Aren’t all beans the same? Oh no, no no… Think of coffee beans like regional specific grapes grown in France that make a fine wine, quality is king. Believe it or not, coffee has more aromatic and flavor compounds than wine. This all comes down to the farm, altitude, growing season, growing methods, variety of coffee species, picking methods, ensuring only the ripest fruit is picked (normally by hand), how it is processed, packaged, and the care taken to get the green coffee all of the way to the roaster from the country of origin. Don’t forget, coffee is a perishable product and it shouldn’t be sitting in a warehouse for a long time waiting to be roasted.  

Being small batch allows us to be picky as we want ensure that only the best coffee makes its way to you.

 

The Roasting Process

Most commercial or large-scale roasters fire up batches 100lbs+ with automatic timers. This means there is no love during the process and they are not normally “hands on.” Typically, the more automated coffee roasting is, the worst it tastes.
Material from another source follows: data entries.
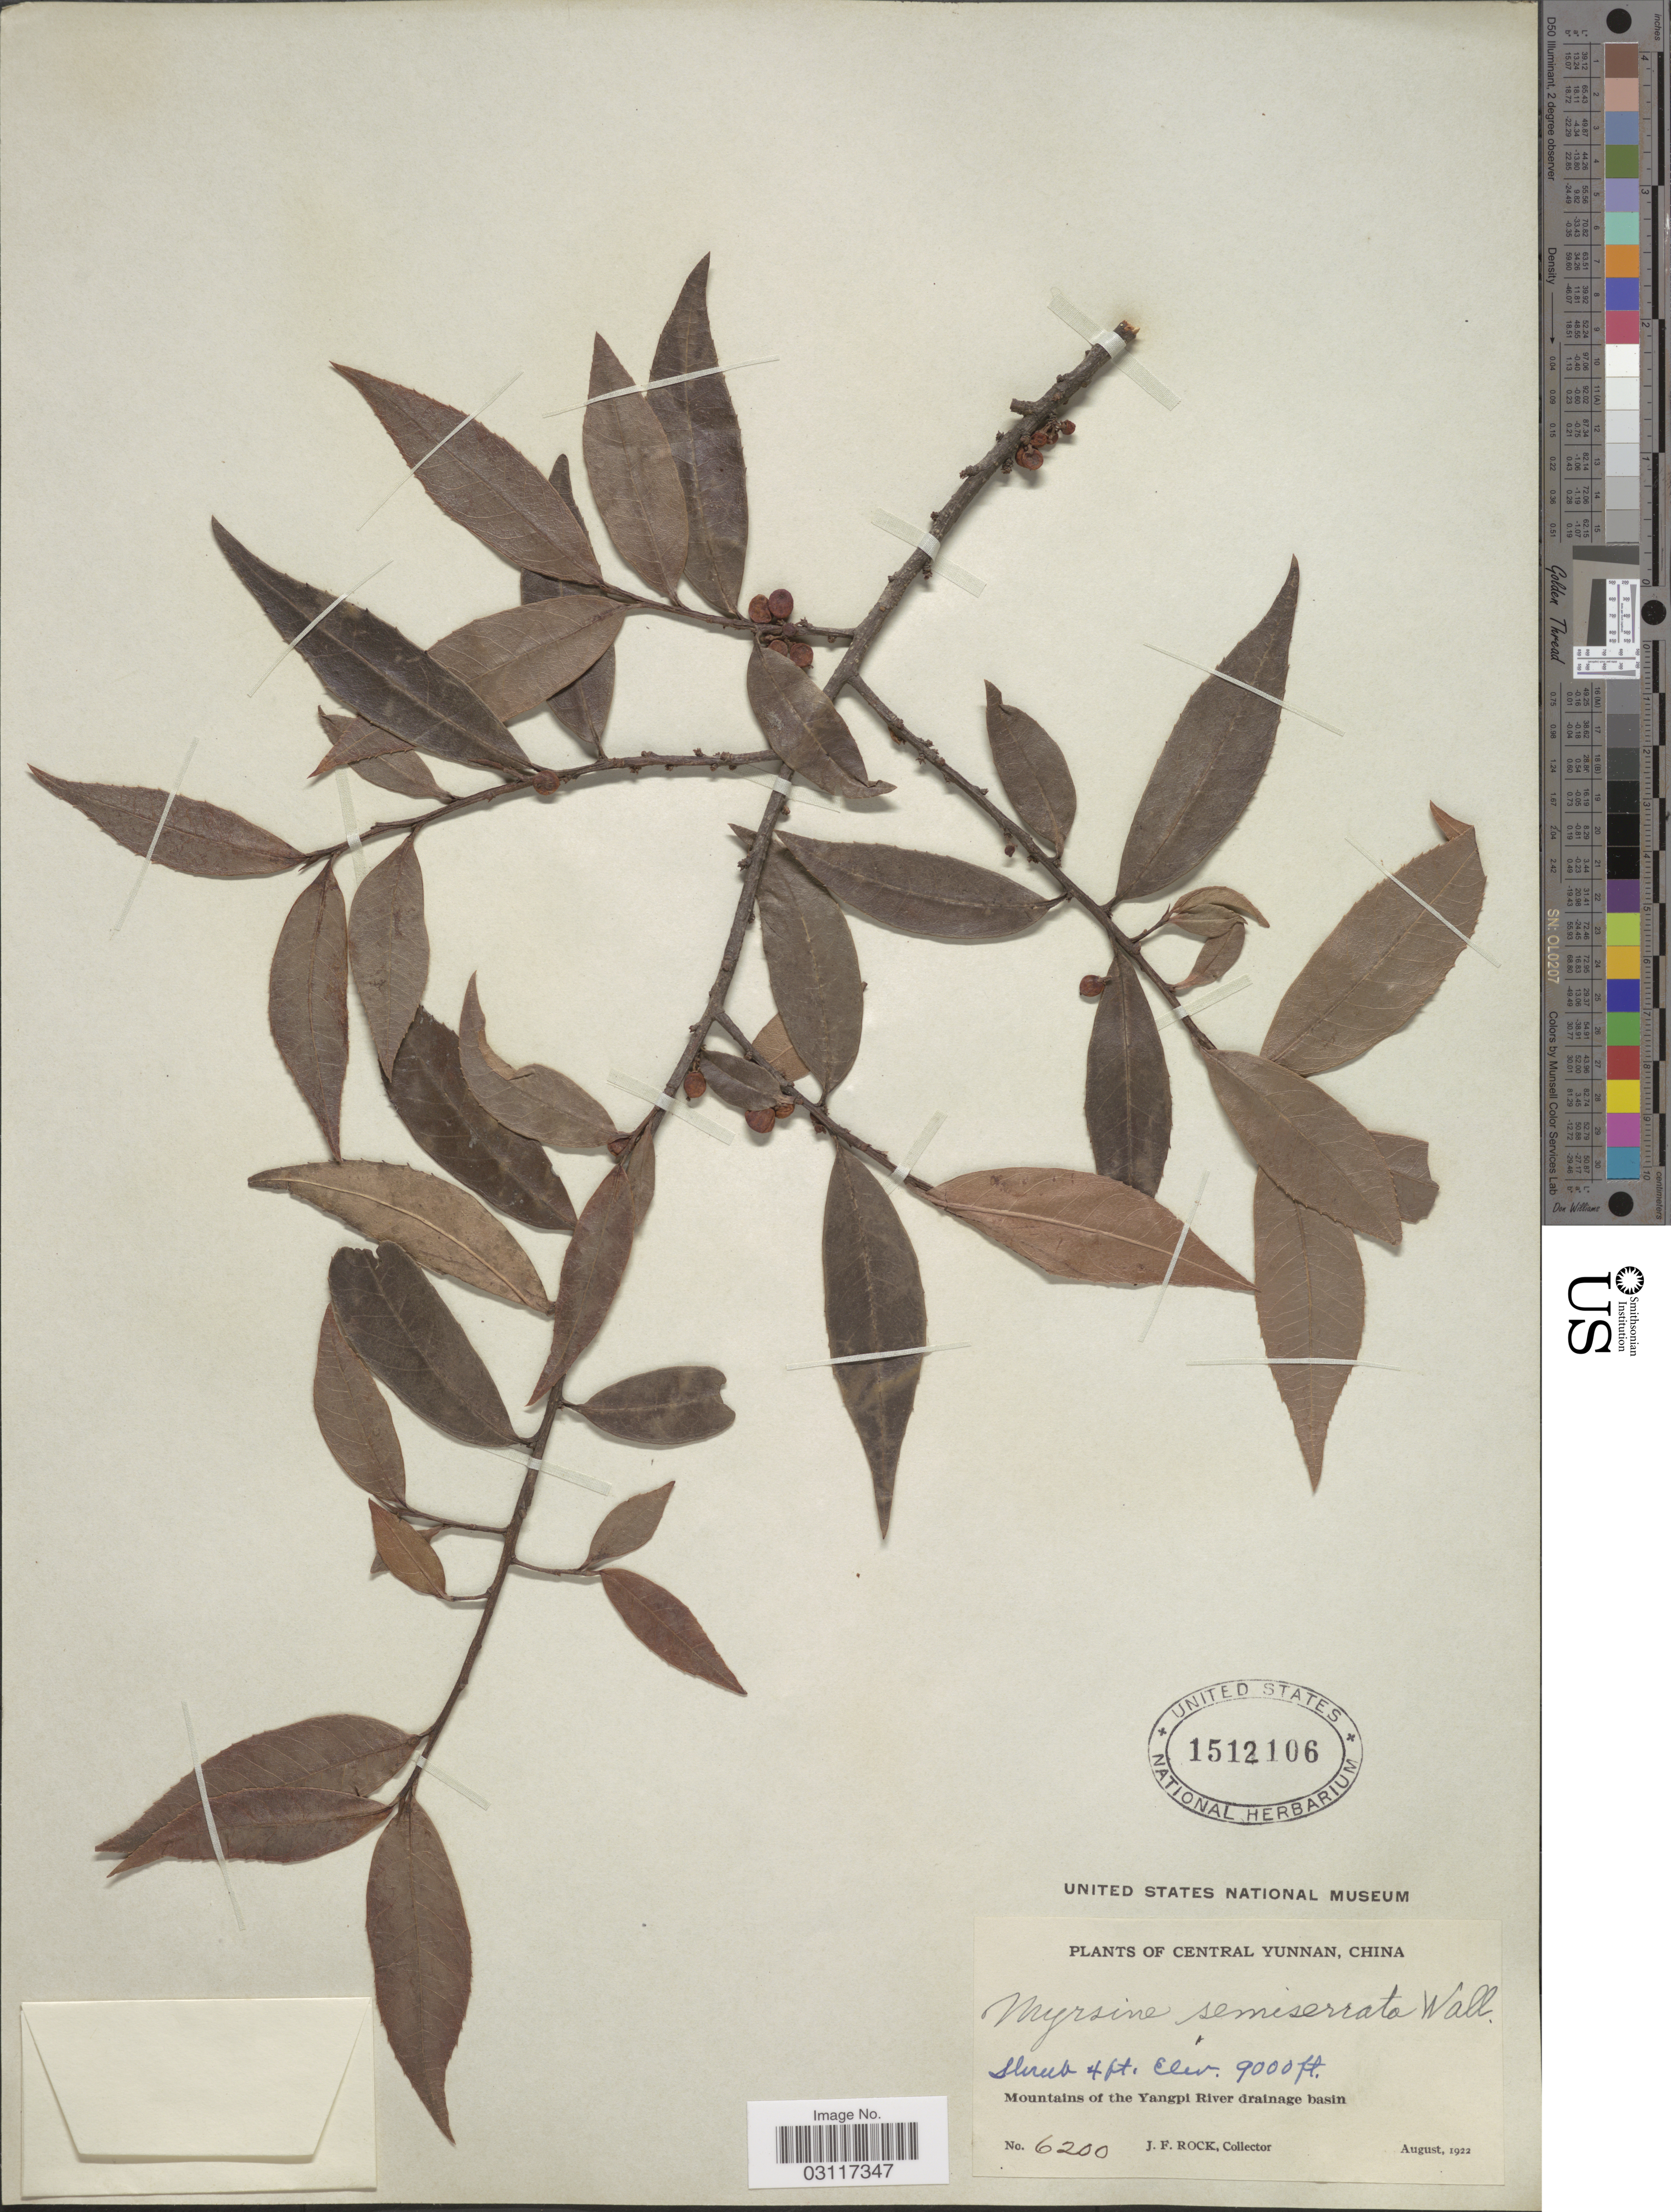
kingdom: Plantae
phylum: Tracheophyta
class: Magnoliopsida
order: Ericales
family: Primulaceae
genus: Myrsine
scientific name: Myrsine semiserrata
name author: Wall.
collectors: J. Rock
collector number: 6200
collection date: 1922-08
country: China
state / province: Yunnan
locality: Central Yunnan, Mountains of the Yangpi River drainage basin.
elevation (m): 2743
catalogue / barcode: US 1512106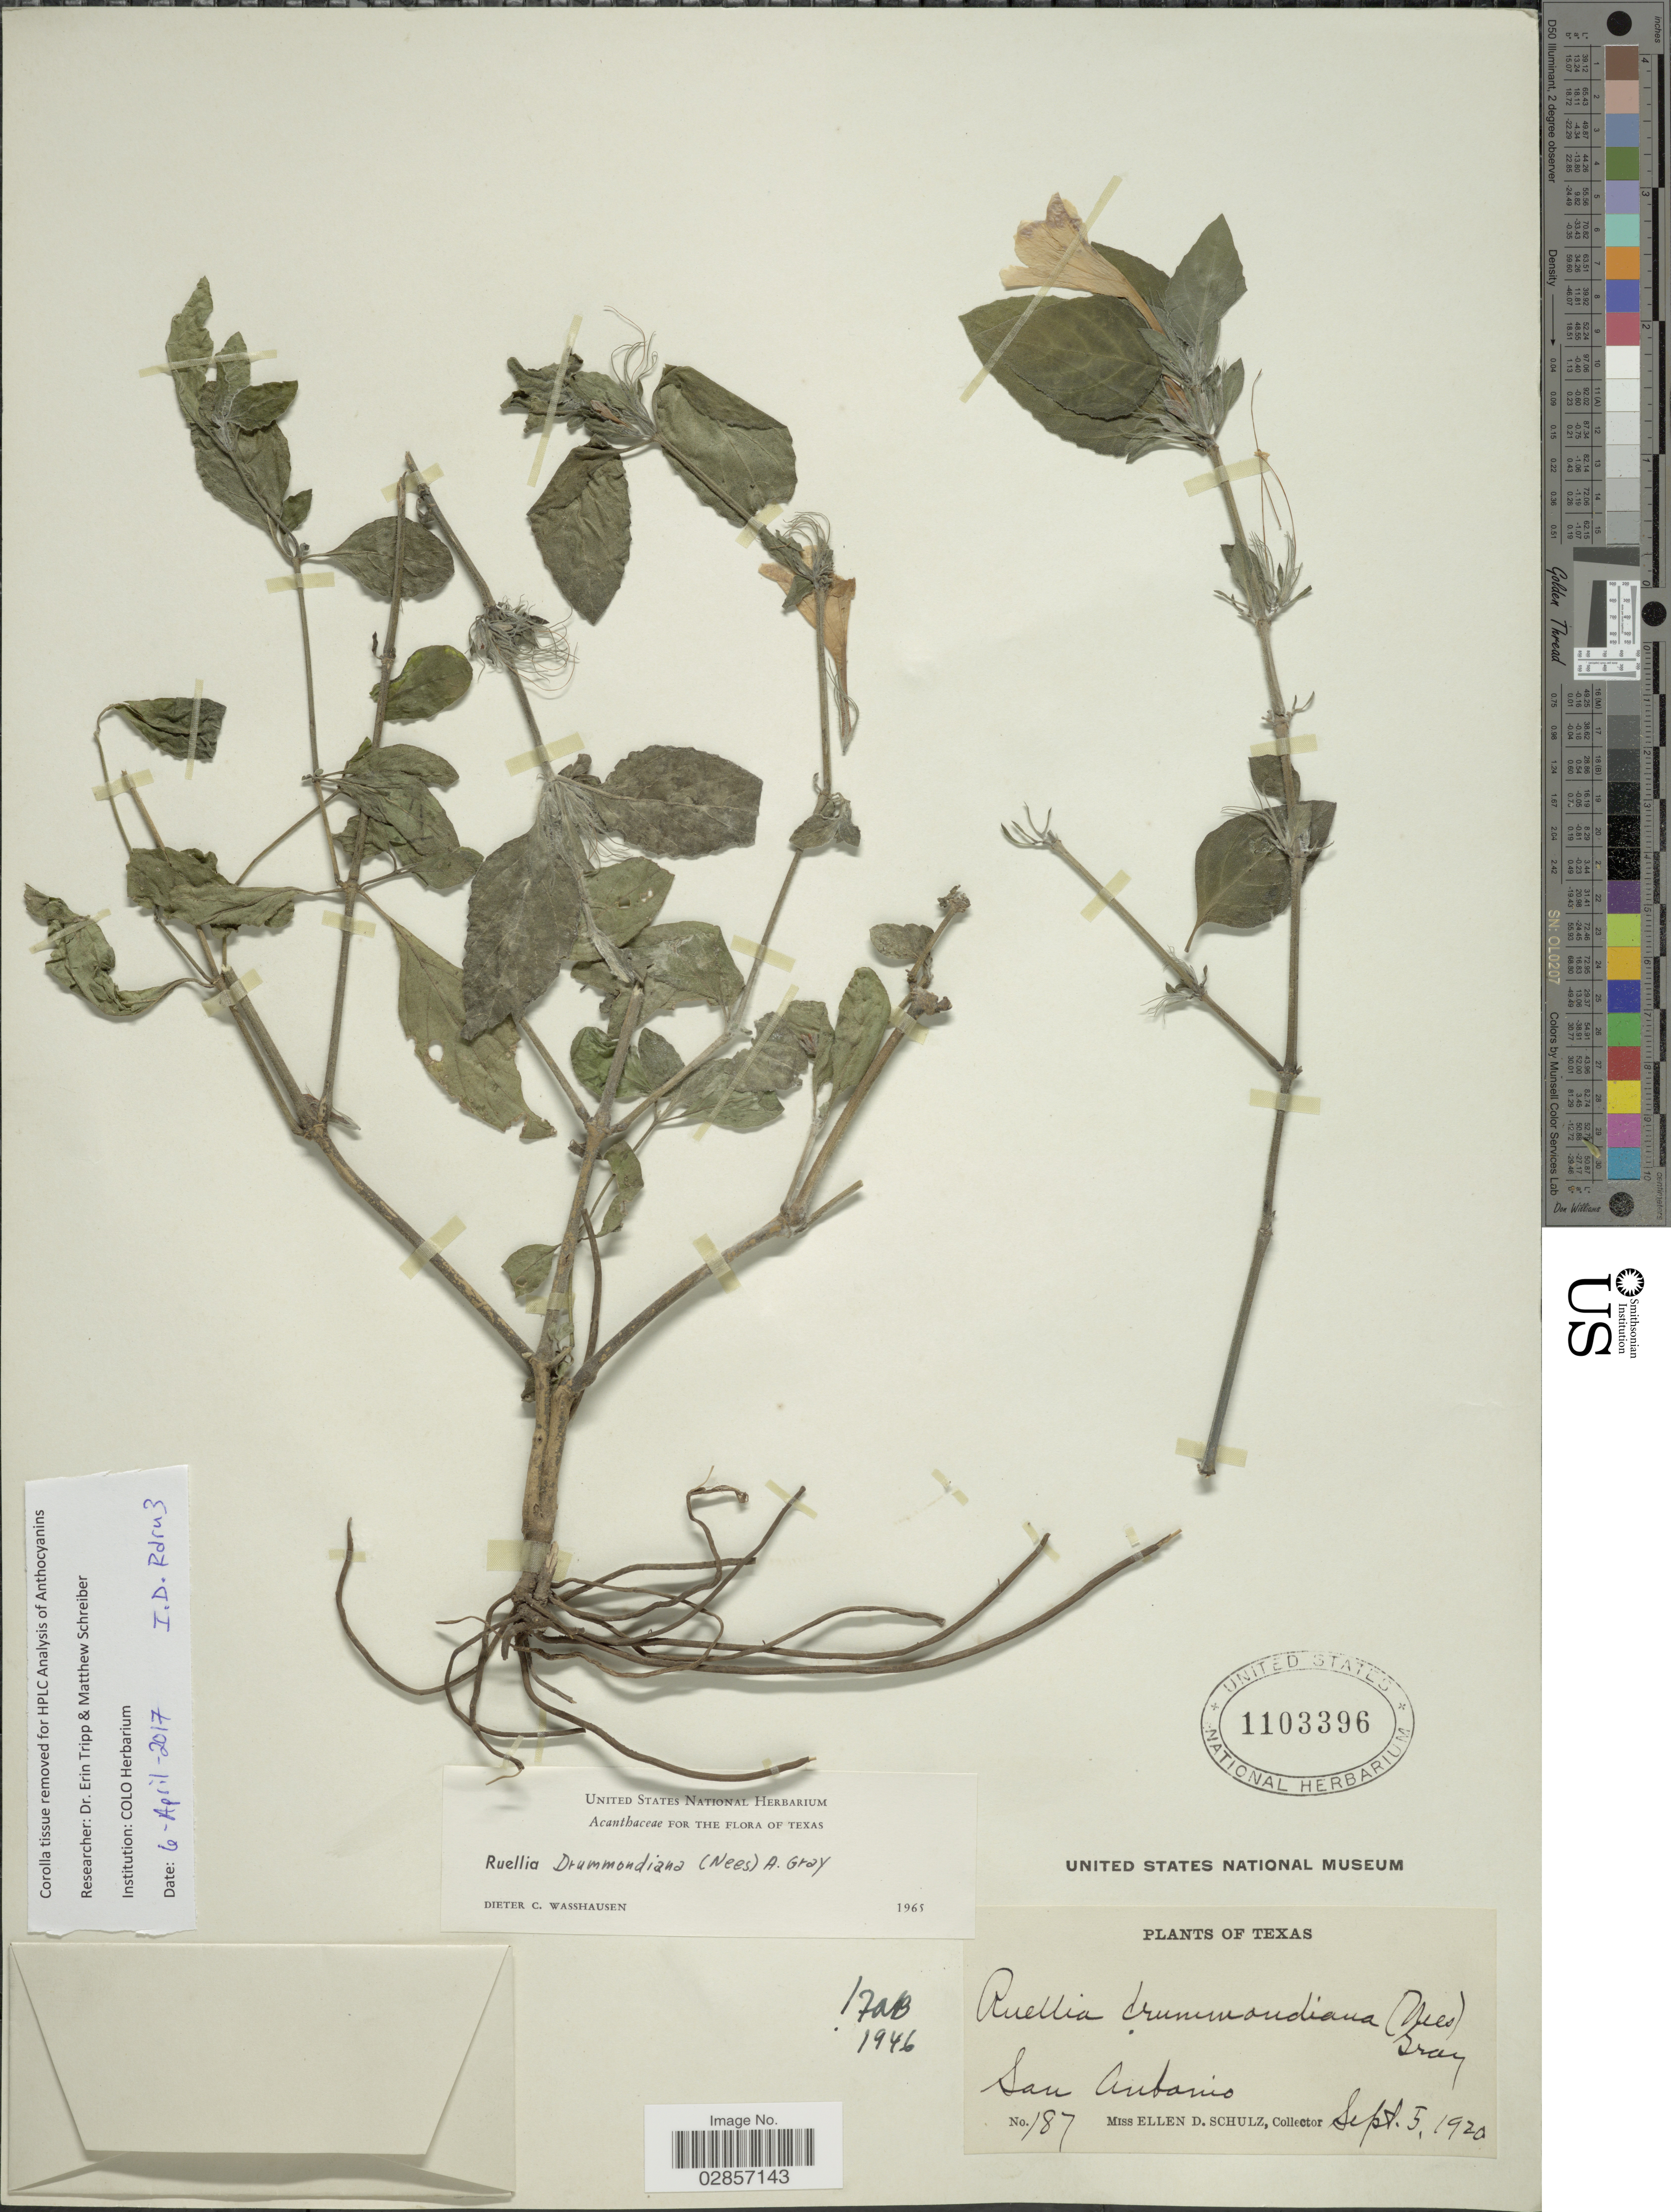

The exact same beans from batch to batch can vary dramatically depending on when they crack and finish. This is why small batch again is superior, we focus intently on each specific roast to ensure consistency and quality.  Small batch coffee roasting allows the senses to take over ensuring maximum flavor profiling when roasting by sight, sound, smell, time, temperature, and good juju.   

 

The Finished Product

After coffee is roasted, it starts to release carbon dioxide (C02). This process is referred to as degassing, this is a good thing and should not be feared!  Fresh is best, and we agree to a limit…. Coffee tastes different after degassing, so we believe that freshly roasted coffee should rest for a few days to properly degas. This brings out the best flavors, aromas, and taste. Ideally, it would be consumed within a few weeks of roasting, but that all depends on how you store it and the type of roast.

Oxidation causes coffee to go back, similar to how a bag of chips goes bad after it sits out on the counter without being sealed. This is why we package our coffee with valves that release C02 but do not allow in oxygen. This helps to ensure you receive only the freshest coffee.  When taking coffee out of the bag, it should be ground and ideally consumed within minutes of grinding to ensure the best cup possible.

Coffee you buy at a grocery store very likely wasn’t roasted only a few days ago. Speaking which, when was the last time you saw a roast date on a commercial bag of coffee?  If roasted coffee goes stale well within a month, but has an expiration of over a year on the bag at the grocery, are you sure you are getting your money’s worth? Small batch coffee roasting allows us to roast and get coffee to you quickly, without a delay of the sitting on a shelf for weeks/months at the distributor or grocery.  

We may be biased, but we believe small batch is best, and we think you will too!